Late Matisse feels almost impossible: an elderly artist physically diminished, yet producing some of the freest and most joyful works in modern art.

This major Paris exhibition focuses on the final chapter of Henri Matisse’s life the years of cut-outs, radical colour, and spiritual lightness.

There is something deeply moving about encountering these works in Paris in 2026, particularly while the Centre Pompidou remains partly closed for renovation, lending this exhibition additional symbolic weight.

This is likely to become one of the defining European exhibitions of the year.

Venice Art in a Fractured World

61st Venice Biennale

9 May – 22 November 2026

The Central Pavilion at Giardini, La Biennale di Venezia.

No exhibition defines the contemporary art world quite like Venice. And few Biennales in recent memory have opened under such emotionally charged circumstances.

The 2026 edition, titled In Minor Keys, was shaped by the vision of curator Koyo Kouoh, who passed away before the opening. The result is a Biennale shadowed by grief, geopolitics, protests, and debate.

Yet perhaps that is precisely why Venice matters. Biennales are rarely only about aesthetics — they are mirrors of their time. This year’s edition seems to ask whether art can still create meaningful dialogue in a fragmented world. And Venice itself remains unmatched as a stage for such questions.

London Tracey Emin and Anish Kapoor

Tate Modern

Tracey Emin: A Second Life

27 February – 31 August 2026

Tracey Emin, Is This a Joke, 2009. © Tracey Emin. All rights reserved, DACS 2026.

One of the year’s most significant retrospectives, devoted to Tracey Emin, examines four decades of deeply autobiographical work.

Emin remains divisive raw, vulnerable, confrontational. But perhaps that honesty is precisely why her work continues to resonate.

London’s summer also brings another major presence:

Hayward Gallery

Anish Kapoor

16 June – 18 October 2026

Image: Anish Kapoor, Tsunami, 2018. Stainless steel, 365 x 410 x 340 cm. Photograph: Dave Morgan © Anish Kapoor. All rights reserved, DACS, 2025.

Kapoor’s monumental sculptures continue to dissolve the boundaries between object and void, architecture and emotion.

Together, these two exhibitions make London one of the strongest contemporary art destinations of summer 2026.

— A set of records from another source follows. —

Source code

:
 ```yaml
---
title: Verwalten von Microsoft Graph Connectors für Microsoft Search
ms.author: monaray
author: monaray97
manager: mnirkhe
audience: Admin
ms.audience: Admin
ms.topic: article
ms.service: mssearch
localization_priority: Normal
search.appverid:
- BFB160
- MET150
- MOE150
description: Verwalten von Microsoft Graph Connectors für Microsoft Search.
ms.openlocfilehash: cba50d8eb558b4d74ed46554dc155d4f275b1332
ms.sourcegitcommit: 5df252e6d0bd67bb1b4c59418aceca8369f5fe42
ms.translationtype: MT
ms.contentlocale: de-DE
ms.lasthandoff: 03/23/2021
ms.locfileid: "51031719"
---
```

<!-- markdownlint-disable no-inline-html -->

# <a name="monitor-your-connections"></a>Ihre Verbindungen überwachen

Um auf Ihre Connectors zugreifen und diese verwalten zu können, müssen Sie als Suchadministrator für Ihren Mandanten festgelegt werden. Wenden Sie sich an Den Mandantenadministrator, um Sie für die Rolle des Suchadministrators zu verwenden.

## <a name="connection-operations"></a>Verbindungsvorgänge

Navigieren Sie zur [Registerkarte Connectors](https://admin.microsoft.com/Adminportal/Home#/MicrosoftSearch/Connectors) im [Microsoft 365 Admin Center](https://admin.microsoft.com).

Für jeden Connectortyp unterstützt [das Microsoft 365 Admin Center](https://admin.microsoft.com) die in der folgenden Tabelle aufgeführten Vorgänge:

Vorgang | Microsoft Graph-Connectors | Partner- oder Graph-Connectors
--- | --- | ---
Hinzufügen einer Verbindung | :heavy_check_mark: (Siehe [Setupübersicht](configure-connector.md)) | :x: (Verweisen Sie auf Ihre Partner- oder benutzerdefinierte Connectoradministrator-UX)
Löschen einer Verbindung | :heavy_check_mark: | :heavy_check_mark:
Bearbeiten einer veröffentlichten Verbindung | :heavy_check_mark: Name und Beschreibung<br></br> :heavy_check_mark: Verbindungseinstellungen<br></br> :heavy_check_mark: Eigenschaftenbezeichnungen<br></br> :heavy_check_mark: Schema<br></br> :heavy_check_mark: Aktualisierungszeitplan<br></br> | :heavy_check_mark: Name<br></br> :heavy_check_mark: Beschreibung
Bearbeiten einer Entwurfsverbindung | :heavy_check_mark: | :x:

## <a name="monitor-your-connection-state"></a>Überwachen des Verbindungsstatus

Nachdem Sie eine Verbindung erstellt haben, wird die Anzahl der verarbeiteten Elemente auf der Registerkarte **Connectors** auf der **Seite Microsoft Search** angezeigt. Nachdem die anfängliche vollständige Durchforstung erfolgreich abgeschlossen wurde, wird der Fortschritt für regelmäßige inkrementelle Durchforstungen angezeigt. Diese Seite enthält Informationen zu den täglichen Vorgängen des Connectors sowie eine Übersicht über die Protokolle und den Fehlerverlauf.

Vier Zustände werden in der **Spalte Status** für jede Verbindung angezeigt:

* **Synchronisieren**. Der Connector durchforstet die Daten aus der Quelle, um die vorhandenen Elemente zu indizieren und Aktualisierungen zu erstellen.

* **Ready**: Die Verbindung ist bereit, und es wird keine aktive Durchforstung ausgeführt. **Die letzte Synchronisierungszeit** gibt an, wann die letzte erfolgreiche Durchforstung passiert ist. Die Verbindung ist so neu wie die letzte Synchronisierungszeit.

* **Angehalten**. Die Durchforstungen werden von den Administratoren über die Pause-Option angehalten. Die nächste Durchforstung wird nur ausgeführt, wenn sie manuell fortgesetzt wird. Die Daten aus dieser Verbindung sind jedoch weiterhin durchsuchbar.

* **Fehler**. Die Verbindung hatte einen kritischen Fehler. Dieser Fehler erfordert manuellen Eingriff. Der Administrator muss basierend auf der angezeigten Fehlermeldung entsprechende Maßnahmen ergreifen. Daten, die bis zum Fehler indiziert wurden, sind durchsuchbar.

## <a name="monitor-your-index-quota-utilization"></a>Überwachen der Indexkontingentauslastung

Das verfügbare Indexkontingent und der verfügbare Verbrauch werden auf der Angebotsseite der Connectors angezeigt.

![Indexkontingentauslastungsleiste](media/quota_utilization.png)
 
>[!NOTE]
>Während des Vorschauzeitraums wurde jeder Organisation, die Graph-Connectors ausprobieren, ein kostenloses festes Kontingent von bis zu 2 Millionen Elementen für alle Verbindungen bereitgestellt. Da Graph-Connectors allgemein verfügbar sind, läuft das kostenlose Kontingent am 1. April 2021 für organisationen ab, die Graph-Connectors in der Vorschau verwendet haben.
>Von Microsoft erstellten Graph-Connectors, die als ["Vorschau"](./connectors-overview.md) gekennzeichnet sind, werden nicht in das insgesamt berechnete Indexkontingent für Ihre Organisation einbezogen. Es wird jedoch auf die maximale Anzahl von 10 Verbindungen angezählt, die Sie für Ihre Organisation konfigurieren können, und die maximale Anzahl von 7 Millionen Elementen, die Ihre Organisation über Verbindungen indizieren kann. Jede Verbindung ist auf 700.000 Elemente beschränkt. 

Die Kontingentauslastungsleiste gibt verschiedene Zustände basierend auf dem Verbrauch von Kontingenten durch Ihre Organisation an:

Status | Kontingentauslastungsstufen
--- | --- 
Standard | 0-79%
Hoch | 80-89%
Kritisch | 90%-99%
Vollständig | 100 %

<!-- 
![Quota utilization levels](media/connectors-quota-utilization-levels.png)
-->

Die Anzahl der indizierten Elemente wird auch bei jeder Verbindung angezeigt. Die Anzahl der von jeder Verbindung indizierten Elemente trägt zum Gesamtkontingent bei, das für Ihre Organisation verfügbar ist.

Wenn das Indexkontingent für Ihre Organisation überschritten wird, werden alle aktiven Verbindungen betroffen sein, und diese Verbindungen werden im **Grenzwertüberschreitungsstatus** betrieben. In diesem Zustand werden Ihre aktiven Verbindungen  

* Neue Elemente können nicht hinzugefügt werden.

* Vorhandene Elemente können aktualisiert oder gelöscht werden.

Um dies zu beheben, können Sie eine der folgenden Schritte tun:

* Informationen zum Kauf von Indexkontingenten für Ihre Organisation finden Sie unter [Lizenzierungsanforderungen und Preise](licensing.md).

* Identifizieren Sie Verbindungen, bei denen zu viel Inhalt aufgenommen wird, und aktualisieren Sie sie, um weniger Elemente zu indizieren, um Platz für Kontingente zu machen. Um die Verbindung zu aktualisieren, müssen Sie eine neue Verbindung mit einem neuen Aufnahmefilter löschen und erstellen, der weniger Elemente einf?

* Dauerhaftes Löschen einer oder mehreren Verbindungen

Cologne Kusama’s Infinite Universe

Museum Ludwig

Yayoi Kusama 14 March – 2 August 2026

Installationsansicht Yayoi Kusama, Museum Ludwig Köln, 2026 Pumpkin, 2009, Sammlung Museum Voorlinden, Wassenaar, Niederlande, © YAYOI KUSAMA, Foto: Historisches Archiv mit Rheinischem Bildarchiv, Marc Weber

Few living artists attract audiences across generations quite like Yayoi Kusama.

But beyond the famous infinity rooms and social media imagery lies something more profound: repetition as therapy, obsession transformed into beauty, polka dots becoming a private cosmology.

This Cologne exhibition follows the success of Kusama’s Basel presentation and is expected to become one of Europe’s most visited summer shows.

New York Fashion as Art

Metropolitan Museum of Art

Costume Art 10 May 2026 – 10 January 2027

Objects from The Abstract Body on display at The Met’s Costume Art press conference Image: Courtesy of The Metropolitan Museum of Art, BFA.com/Matteo Prandoni

Fashion exhibitions increasingly dominate museum culture, but this show at the Met’s Costume Institute aims to go further.

Rather than presenting fashion as decorative luxury, Costume Art positions clothing alongside works spanning 5,000 years of art history, making the case that fashion belongs fully within that conversation.

In many ways, this feels like a continuation of a broader cultural shift already well underway in the 2020s: the collapse of traditional boundaries between high art, design, performance, and identity.

A Summer of Cultural Pilgrimage

What unites the best exhibitions of 2026 is not scale alone, it is atmosphere. Many of these shows are less concerned with chronology than with emotion: light, silence, memory, colour, vulnerability, transcendence.

And perhaps that is exactly what people seek from museums today. Not information, but intensity. Not simply masterpieces, but experiences capable of slowing time for a moment.

Summer 2026 may be remembered not only for where people travelled, but for what they stood in front of  quietly, for several minutes longer than expected.